Exercise brief>
Copy out every line of text in the listing word for word, leaving out the pictures.

—————

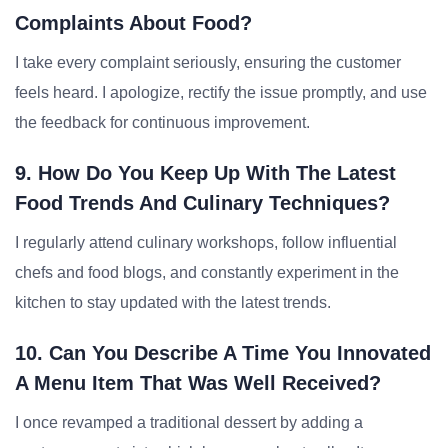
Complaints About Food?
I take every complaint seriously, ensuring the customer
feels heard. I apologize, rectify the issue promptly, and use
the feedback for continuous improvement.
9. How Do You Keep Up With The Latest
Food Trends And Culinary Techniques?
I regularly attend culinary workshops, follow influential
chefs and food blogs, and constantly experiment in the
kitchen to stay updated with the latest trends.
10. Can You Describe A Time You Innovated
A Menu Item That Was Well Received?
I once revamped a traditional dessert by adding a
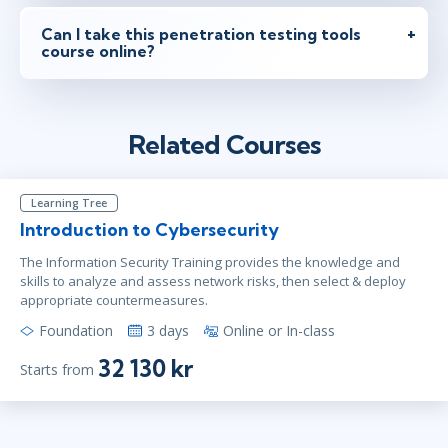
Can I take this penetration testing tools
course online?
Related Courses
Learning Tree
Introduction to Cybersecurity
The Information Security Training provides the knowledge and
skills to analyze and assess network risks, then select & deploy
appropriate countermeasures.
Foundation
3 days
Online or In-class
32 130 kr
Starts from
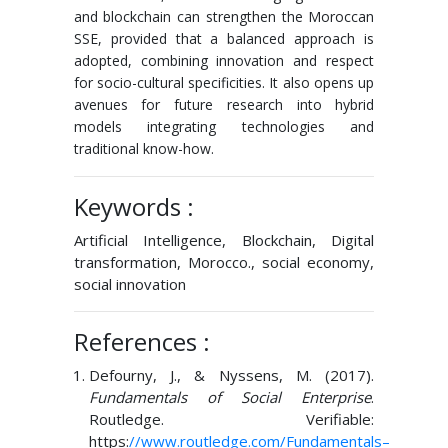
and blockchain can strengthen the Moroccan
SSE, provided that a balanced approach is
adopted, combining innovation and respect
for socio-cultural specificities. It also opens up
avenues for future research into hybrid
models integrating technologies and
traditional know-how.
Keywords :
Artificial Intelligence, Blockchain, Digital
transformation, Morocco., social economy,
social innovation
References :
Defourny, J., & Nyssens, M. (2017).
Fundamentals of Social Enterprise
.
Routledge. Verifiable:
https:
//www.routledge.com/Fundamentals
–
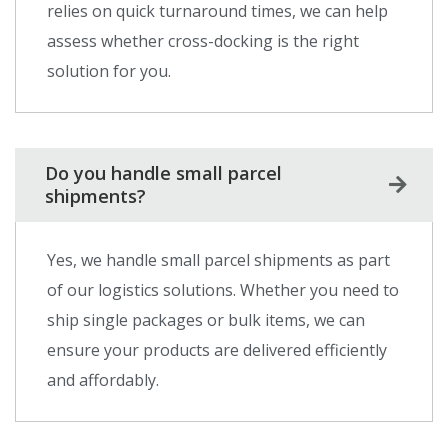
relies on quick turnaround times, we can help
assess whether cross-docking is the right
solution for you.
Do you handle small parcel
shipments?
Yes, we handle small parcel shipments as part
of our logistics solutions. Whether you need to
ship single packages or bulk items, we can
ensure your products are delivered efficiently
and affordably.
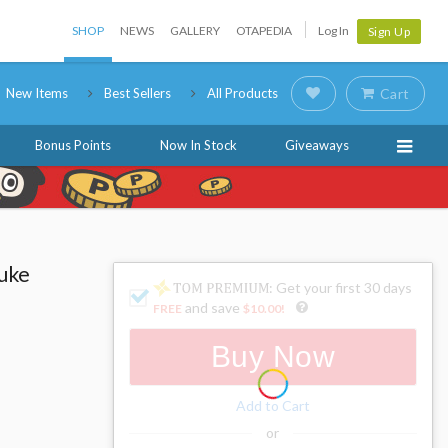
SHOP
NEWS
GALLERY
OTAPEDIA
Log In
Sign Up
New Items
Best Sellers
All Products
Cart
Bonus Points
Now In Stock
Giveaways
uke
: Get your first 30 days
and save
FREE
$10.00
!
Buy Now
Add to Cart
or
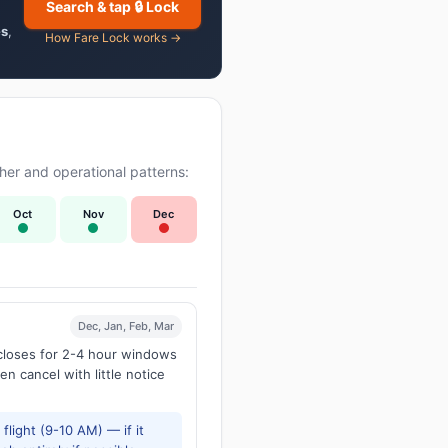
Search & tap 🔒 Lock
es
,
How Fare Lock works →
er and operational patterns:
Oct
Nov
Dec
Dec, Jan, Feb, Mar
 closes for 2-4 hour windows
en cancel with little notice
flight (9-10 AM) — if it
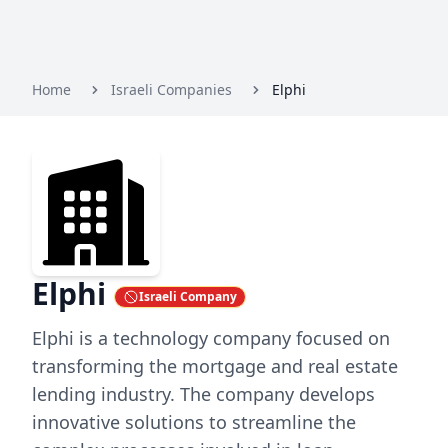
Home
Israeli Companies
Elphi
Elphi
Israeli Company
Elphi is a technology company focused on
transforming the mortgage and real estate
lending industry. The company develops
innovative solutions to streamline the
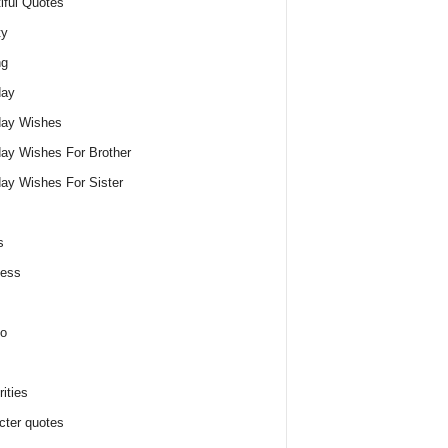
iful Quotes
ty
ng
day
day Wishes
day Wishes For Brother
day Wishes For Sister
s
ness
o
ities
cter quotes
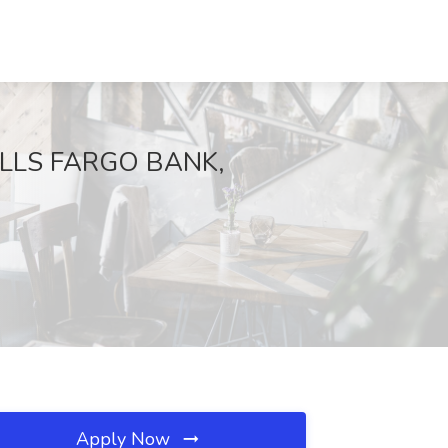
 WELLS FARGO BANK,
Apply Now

—————

Response to the exercise>
Complaints About Food?
I take every complaint seriously, ensuring the customer
feels heard. I apologize, rectify the issue promptly, and use
the feedback for continuous improvement.
9. How Do You Keep Up With The Latest
Food Trends And Culinary Techniques?
I regularly attend culinary workshops, follow influential
chefs and food blogs, and constantly experiment in the
kitchen to stay updated with the latest trends.
10. Can You Describe A Time You Innovated
A Menu Item That Was Well Received?
I once revamped a traditional dessert by adding a
Can I take this penetration testing tools
course online?
Related Courses
Learning Tree
Introduction to Cybersecurity
The Information Security Training provides the knowledge and
skills to analyze and assess network risks, then select & deploy
appropriate countermeasures.
Foundation
3 days
Online or In-class
32 130 kr
Starts from
and blockchain can strengthen the Moroccan
SSE, provided that a balanced approach is
adopted, combining innovation and respect
for socio-cultural specificities. It also opens up
avenues for future research into hybrid
models integrating technologies and
traditional know-how.
Keywords :
Artificial Intelligence, Blockchain, Digital
transformation, Morocco., social economy,
social innovation
References :
Defourny, J., & Nyssens, M. (2017).
Fundamentals of Social Enterprise
.
Routledge. Verifiable:
https:
//www.routledge.com/Fundamentals
–
relies on quick turnaround times, we can help
assess whether cross-docking is the right
solution for you.
Do you handle small parcel
shipments?
Yes, we handle small parcel shipments as part
of our logistics solutions. Whether you need to
ship single packages or bulk items, we can
ensure your products are delivered efficiently
and affordably.
SHOP
NEWS
GALLERY
OTAPEDIA
Log In
Sign Up
New Items
Best Sellers
All Products
Cart
Bonus Points
Now In Stock
Giveaways
uke
: Get your first 30 days
and save
FREE
$10.00
!
Buy Now
Add to Cart
or
Search & tap 🔒 Lock
es
,
How Fare Lock works →
er and operational patterns:
Oct
Nov
Dec
Dec, Jan, Feb, Mar
 closes for 2-4 hour windows
en cancel with little notice
flight (9-10 AM) — if it
Home
Israeli Companies
Elphi
Elphi
Israeli Company
Elphi is a technology company focused on
transforming the mortgage and real estate
lending industry. The company develops
innovative solutions to streamline the
iful Quotes
ty
ng
day
day Wishes
day Wishes For Brother
day Wishes For Sister
s
ness
o
ities
cter quotes
 WELLS FARGO BANK,
Apply Now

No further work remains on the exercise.